## DIRECTIVE
Shown below is a listing with pictures; reproduce exactly, and only, the lines between the ones containing "clients visibility into" and "A co-op grocery chain in Seattle began", inclusive, leaving the pictures out.
· · · · · · ·
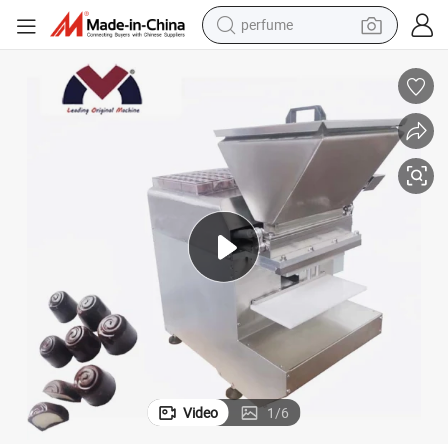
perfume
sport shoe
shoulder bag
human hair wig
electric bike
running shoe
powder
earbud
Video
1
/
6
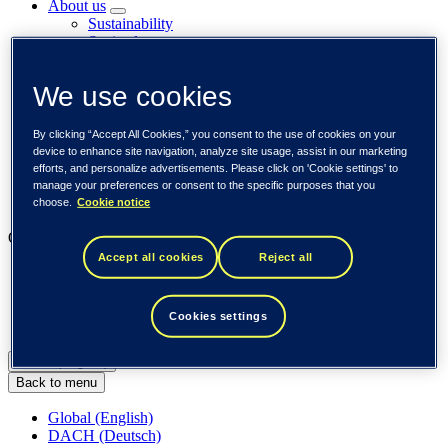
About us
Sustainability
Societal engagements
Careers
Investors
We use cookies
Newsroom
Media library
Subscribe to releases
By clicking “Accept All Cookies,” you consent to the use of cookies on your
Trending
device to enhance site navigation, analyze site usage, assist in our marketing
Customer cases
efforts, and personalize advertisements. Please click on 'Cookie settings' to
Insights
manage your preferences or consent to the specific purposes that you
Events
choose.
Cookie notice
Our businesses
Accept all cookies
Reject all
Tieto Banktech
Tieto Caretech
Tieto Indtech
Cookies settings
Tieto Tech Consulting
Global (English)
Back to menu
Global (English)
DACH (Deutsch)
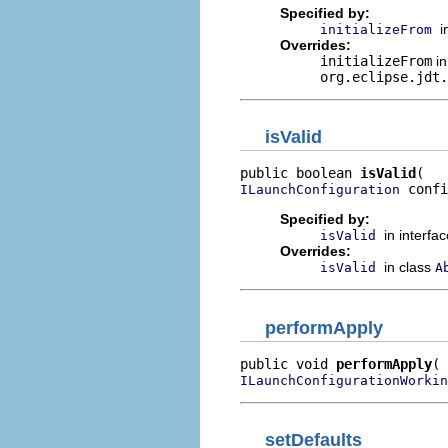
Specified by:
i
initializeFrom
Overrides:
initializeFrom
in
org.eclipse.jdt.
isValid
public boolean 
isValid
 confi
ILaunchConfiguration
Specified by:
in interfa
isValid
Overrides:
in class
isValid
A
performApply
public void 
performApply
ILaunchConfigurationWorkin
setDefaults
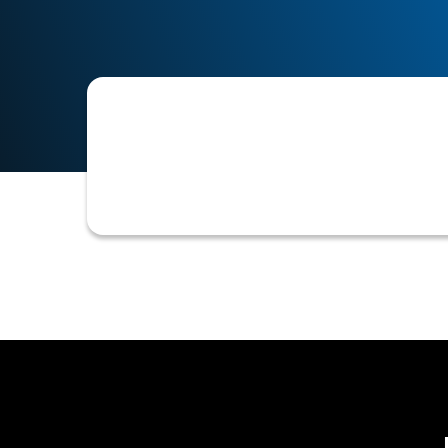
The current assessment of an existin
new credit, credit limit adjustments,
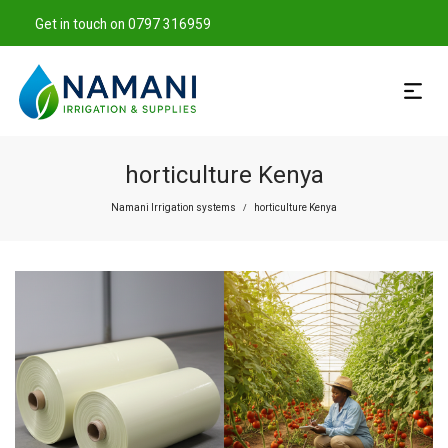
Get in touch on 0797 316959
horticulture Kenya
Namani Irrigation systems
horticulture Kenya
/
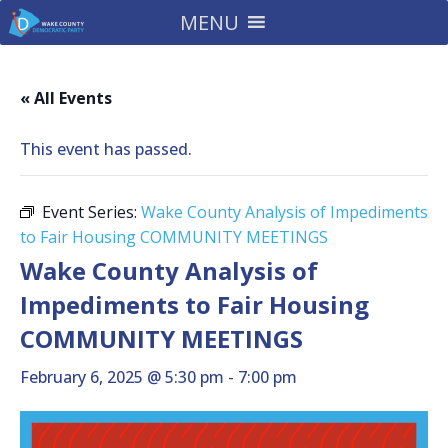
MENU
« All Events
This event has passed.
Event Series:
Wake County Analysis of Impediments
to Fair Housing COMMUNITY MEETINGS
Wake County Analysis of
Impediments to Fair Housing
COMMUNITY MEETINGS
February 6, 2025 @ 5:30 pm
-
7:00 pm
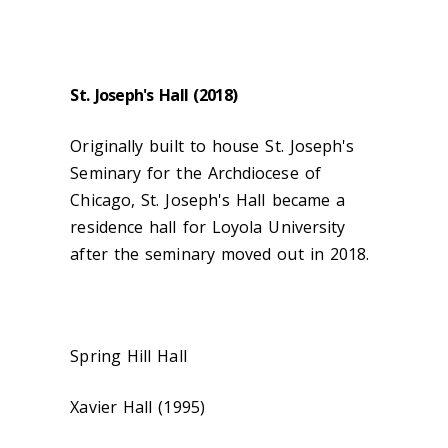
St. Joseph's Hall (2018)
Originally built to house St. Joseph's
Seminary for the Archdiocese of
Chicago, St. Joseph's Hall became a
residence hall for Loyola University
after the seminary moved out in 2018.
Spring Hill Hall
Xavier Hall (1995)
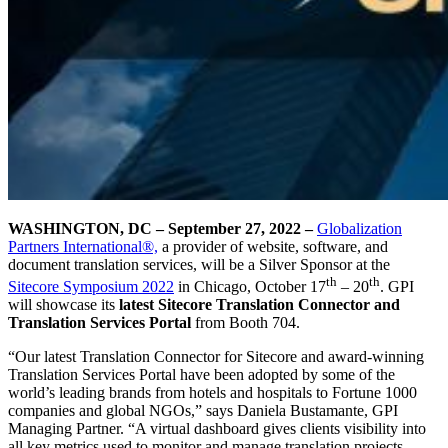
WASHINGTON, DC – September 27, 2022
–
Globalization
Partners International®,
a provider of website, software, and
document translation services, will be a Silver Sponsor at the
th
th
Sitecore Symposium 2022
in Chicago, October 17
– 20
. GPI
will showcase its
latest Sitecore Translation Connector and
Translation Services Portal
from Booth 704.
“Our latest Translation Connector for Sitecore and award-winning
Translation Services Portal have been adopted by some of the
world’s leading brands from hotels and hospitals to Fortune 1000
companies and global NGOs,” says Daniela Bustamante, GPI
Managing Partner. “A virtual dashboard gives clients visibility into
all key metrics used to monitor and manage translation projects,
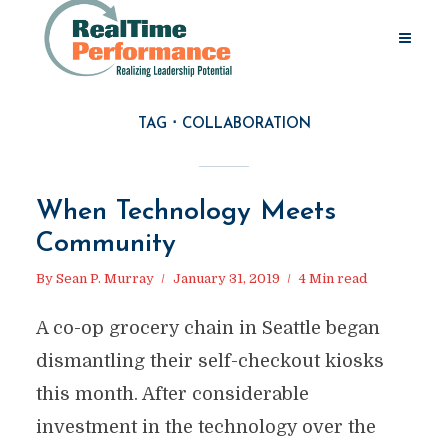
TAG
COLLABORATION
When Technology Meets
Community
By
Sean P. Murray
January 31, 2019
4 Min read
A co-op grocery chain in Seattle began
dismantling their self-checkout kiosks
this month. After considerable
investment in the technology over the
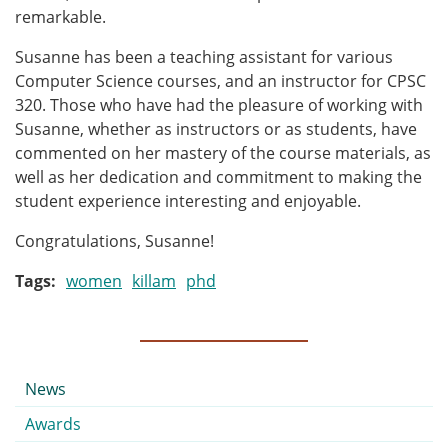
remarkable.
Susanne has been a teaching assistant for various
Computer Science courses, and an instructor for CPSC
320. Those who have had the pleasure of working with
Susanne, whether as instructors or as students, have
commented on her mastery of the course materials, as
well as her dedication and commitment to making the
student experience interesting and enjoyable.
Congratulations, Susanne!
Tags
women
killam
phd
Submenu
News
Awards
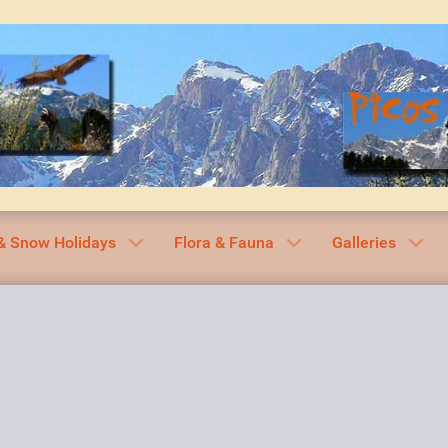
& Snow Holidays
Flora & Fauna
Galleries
· · · · · · ·
## TASK OUTPUT
Managing Partner. “A virtual dashboard gives clients visibility into
all key metrics used to monitor and manage translation projects,
TAG
COLLABORATION
When Technology Meets
Community
By
Sean P. Murray
January 31, 2019
4 Min read
A co-op grocery chain in Seattle began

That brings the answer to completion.